Lizbon Büyükelçiliği 01.07.2010
The Turkish economy expanded at the breakneck speed of 11.7 percent in the first quarter of 2010 over the same period a year ago, suggesting a strong recovery from the severe recession that took a profound toll on the global economy. Market analysts and business circles, however, cautioned that such a pace is unlikely to continue in the coming quarter, even though all of them agree that the economy will continue to grow. The Turkish economy made a strong comeback at the end of 2009, by growing at a higher-than-anticipated rate of 6 percent from a year earlier, after a continuous contraction for four quarters in a row. Even though last year ended with a contraction of 4.7 percent, the performance of the economy was promising as that rate was well below expectations. Turkey started this year with an influx of positive economic data, suggesting that the country had managed to remain afloat amidst the devastating global credit crunch and is about to leave the recession behind.

The Turkish Statistics Institute (TurkStat) released its quarterly growth rates on Wednesday, revealing that the economy had continued to grow for the second straight quarter. The growth rate was in double digits, in line with market expectations.
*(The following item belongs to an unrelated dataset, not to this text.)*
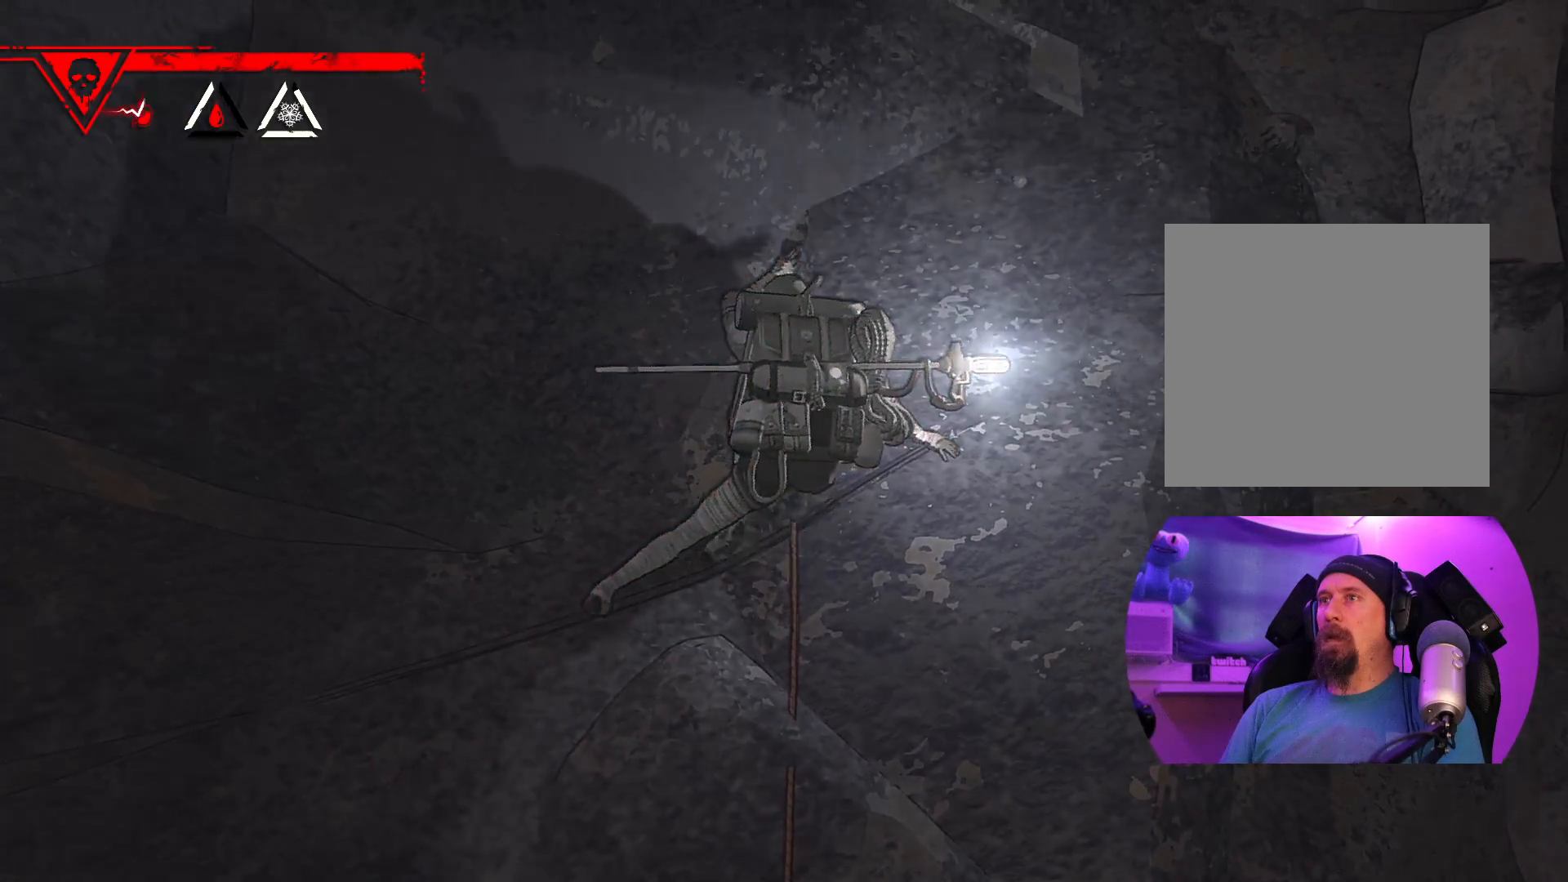
{"buttons": [], "left_stick": "up", "right_stick": "center", "events": [[467, "left_stick", "up"]]}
Accordingly, Turkey’s gross domestic product (GDP) amounted to TL 23.35 billion at constant prices in the first three months of the year, 11.7 percent higher than a year earlier, when the economy contracted by 14.5 percent. At current prices the year-on-year growth in the GDP was 16 percent, reaching a total GDP of TL 243.26 billion.

Prime Minister Recep Tayyip Erdoğan signaled that the first quarter growth figures will definitely be high during his speech at the Justice and Development Party (AK Party) parliamentary group meeting yesterday. “Turkey’s growth performance is drawing worldwide attention. This has been confirmed by each and every leader I have talked with. With the growth rates to be announced [Wednesday], we will hopefully be breaking a new record.”

However, even though the growth surge in GDP was the largest in six years, it failed to break the record, albeit by only a tiny margin, and remained behind the growth rate seen in the second quarter of 2004, 11.9 percent.

With this phenomenal growth rate, Turkey came in second among the G-20 economies, after China, which posted a growth rate of 11.9 percent. During this period the European Union economy expanded by only 0.3 percent, with Germany and France expanding by 1.5 and 1.2 percent, respectively, while the UK suffered a contraction of 0.3 percent.